Before I've even fully recovered from BPPV, I was attacked by a hacking cough that has been keeping me awake for the past 3 nights. The condition is exacerbated by a stuffy nose which now makes it impossible for me to taste my food. Not that I have much of an appetite anyway, the cough makes me feel like throwing up half the time.

After a trip to the office to clear some urgent work, I went home and crashed on my bed. Never felt so tired, awful and sickly! Dear P cooked some yummy porridge the night before - check it out.

On a sidenote, ever wondered why the expression "sick as a dog" is used? Why not sick as a rabbit or sick as a zebra? Apparently, dogs had negative connotations attached to them in the past...

There are several expressions of the form sick as a ..., that date from the eighteenth and nineteenth centuries. Sick as a dog is actually the oldest of them, recorded from 1705; it is probably no more than an attempt to give force to a strongly worded statement of physical unhappiness. It was attached to a dog, I would guess, because dogs often seem to have been linked to things considered unpleasant or undesirable; down the years they have had an incredibly bad press, linguistically speaking (think of dog tired, dog in the manger, dog’s breakfast, go to the dogs, dog Latin — big dictionaries have long entries about all the ways that dog has been used in a negative sense).

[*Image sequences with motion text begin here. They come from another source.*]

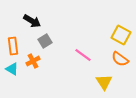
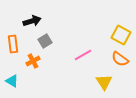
black arrow: rotated 48 degrees counterclockwise
orange rectangle: moved 2 px up
pink line: rotated 66 degrees counterclockwise
cyan triangle: moved 12 px down
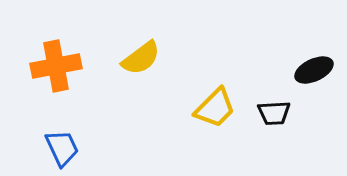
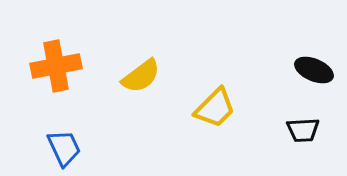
yellow semicircle: moved 18 px down
black ellipse: rotated 48 degrees clockwise
black trapezoid: moved 29 px right, 17 px down
blue trapezoid: moved 2 px right
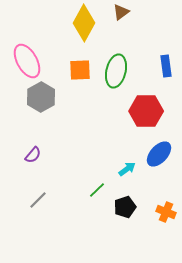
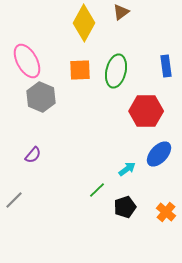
gray hexagon: rotated 8 degrees counterclockwise
gray line: moved 24 px left
orange cross: rotated 18 degrees clockwise
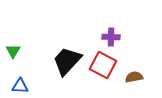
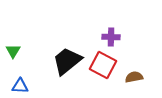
black trapezoid: rotated 8 degrees clockwise
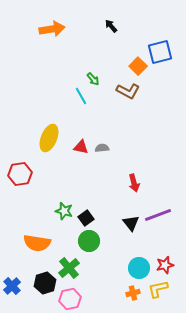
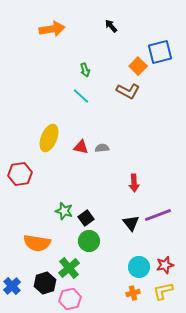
green arrow: moved 8 px left, 9 px up; rotated 24 degrees clockwise
cyan line: rotated 18 degrees counterclockwise
red arrow: rotated 12 degrees clockwise
cyan circle: moved 1 px up
yellow L-shape: moved 5 px right, 2 px down
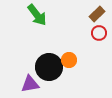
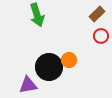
green arrow: rotated 20 degrees clockwise
red circle: moved 2 px right, 3 px down
purple triangle: moved 2 px left, 1 px down
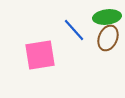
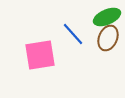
green ellipse: rotated 16 degrees counterclockwise
blue line: moved 1 px left, 4 px down
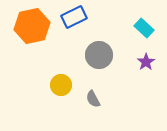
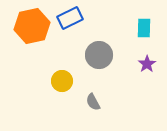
blue rectangle: moved 4 px left, 1 px down
cyan rectangle: rotated 48 degrees clockwise
purple star: moved 1 px right, 2 px down
yellow circle: moved 1 px right, 4 px up
gray semicircle: moved 3 px down
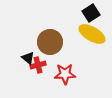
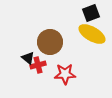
black square: rotated 12 degrees clockwise
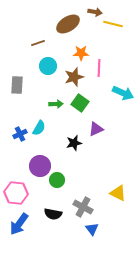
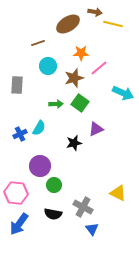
pink line: rotated 48 degrees clockwise
brown star: moved 1 px down
green circle: moved 3 px left, 5 px down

At various times cats, rats and horses have been also dragged in to the expression, though an odd thing is that horses can’t vomit; one nineteenth-century writer did suggest that this version was used “when a person is exceedingly sick without vomiting”. The strangest member of the set was used by Jonathan Swift in 1731: “Poor Miss, she’s sick as a Cushion, she wants nothing but stuffing” (stop laughing at the back).

The modern sick as a parrot recorded from the 1970s — at one time much overused by British sportsmen as the opposite of over the moon — refers to a state of deep mental depression rather than physical illness; this perhaps comes from instances of parrots contracting psittacosis and passing it to their human owners.